A dream? That would explain the vagueness of the memories I have of what I've been through, and why they're fading so quickly.

"Evie came to see you almost every day," he continued. "She never gave up on you. She'd spend time with you, talk to you, read to you. She gave up her life for you. It's not often you see that amount of commitment to another person."

"Guilty," I eventually managed to murmur in a choked voice. "But… My fault."

"No-one's to blame," he replied. "Or if either of you are, there's no sense in assigning blame at this point. You've reached the end of one thing and the beginning of another. This is a turning point. Whatever happened before doesn't have to matter now. You can start afresh — if you want to, of course."

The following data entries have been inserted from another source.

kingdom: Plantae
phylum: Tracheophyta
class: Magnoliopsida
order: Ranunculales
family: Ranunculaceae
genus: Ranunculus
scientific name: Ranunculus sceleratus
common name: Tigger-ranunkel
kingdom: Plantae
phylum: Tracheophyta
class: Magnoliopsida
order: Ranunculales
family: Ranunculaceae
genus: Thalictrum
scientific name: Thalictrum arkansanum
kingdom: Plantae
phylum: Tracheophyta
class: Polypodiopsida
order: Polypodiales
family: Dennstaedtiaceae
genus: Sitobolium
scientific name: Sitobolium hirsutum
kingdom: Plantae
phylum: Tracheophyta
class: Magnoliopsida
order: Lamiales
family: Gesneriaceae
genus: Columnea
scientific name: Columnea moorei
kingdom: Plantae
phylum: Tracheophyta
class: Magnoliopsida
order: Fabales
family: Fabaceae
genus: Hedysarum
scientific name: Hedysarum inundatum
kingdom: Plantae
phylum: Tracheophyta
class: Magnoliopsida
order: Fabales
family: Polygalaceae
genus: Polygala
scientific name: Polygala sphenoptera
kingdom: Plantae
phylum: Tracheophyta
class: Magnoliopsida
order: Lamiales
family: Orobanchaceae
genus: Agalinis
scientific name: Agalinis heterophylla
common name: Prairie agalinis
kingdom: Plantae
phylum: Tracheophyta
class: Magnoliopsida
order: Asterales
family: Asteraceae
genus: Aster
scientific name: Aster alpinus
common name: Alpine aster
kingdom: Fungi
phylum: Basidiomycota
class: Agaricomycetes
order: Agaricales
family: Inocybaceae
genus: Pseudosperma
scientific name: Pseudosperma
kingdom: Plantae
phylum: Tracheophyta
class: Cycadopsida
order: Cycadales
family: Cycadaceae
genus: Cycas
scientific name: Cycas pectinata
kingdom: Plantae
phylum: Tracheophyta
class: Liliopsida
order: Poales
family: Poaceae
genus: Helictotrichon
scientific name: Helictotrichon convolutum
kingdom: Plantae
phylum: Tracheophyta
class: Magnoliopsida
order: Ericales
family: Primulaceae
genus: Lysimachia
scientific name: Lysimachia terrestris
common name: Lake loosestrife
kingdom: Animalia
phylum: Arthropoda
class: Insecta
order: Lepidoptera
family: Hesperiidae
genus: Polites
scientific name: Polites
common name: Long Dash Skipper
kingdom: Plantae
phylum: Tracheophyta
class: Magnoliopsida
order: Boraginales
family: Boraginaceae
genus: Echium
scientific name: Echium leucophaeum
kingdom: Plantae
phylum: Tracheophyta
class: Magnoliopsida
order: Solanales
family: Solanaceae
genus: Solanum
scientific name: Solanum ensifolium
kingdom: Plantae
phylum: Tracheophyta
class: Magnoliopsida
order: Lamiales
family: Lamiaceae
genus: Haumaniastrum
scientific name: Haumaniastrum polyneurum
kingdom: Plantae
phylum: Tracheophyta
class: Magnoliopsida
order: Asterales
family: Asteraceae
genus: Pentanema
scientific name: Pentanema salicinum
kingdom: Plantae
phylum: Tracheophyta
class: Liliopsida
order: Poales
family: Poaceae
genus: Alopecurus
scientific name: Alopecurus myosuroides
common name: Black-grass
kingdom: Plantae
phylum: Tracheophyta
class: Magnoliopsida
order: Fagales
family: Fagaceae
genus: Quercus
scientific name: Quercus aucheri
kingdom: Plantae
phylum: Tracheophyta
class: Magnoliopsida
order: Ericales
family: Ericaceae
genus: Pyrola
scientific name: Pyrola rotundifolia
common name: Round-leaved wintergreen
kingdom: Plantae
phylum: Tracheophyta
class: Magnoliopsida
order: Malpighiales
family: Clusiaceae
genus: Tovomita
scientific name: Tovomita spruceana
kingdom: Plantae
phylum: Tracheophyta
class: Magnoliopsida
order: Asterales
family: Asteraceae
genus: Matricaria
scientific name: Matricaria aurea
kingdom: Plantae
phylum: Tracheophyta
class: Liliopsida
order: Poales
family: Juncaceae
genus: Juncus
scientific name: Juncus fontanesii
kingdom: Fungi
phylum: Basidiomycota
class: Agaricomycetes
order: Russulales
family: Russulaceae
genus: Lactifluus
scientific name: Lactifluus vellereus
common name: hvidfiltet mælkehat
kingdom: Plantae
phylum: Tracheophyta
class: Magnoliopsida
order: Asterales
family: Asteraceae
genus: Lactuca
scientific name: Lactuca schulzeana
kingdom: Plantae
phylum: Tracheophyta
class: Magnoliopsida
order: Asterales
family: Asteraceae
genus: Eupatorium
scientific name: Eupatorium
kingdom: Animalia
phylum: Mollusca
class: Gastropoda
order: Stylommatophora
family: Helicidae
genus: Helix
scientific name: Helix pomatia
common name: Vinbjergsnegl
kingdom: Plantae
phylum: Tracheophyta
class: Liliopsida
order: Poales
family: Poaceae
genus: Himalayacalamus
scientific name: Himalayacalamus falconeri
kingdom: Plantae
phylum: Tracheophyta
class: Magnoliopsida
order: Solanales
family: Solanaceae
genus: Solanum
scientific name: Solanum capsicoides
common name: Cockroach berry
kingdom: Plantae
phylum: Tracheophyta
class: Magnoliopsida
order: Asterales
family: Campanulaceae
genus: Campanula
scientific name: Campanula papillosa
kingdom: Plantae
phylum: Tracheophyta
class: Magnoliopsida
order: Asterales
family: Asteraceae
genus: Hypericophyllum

Although details of my long journey were slowly disappearing into the darkest recesses of my memory as we spoke, I still recalled the conversation I'd had with Evie over that table, and how I'd responded to her admission.

"ALPHA AND OMEGA WILL UNITE," that strange text message had said. It had stuck in my mind because of how unusual and out of place it was, but now I understood.

The beginning and end will unite. It meant so many things. What I had thought would be the beginning of a new life with Evie and the baby turned out to be the end of everything. The end of the world was the beginning of my journey. The end of my journey was made up of the events which had caused it to begin in the first place. And now that chapter of my life was ending, causing a new one to begin.

I was ready to face that future. But was Evie?

As I felt my strength returning and my body awakening after its long slumber, I knew that the next day would be the true day of reckoning.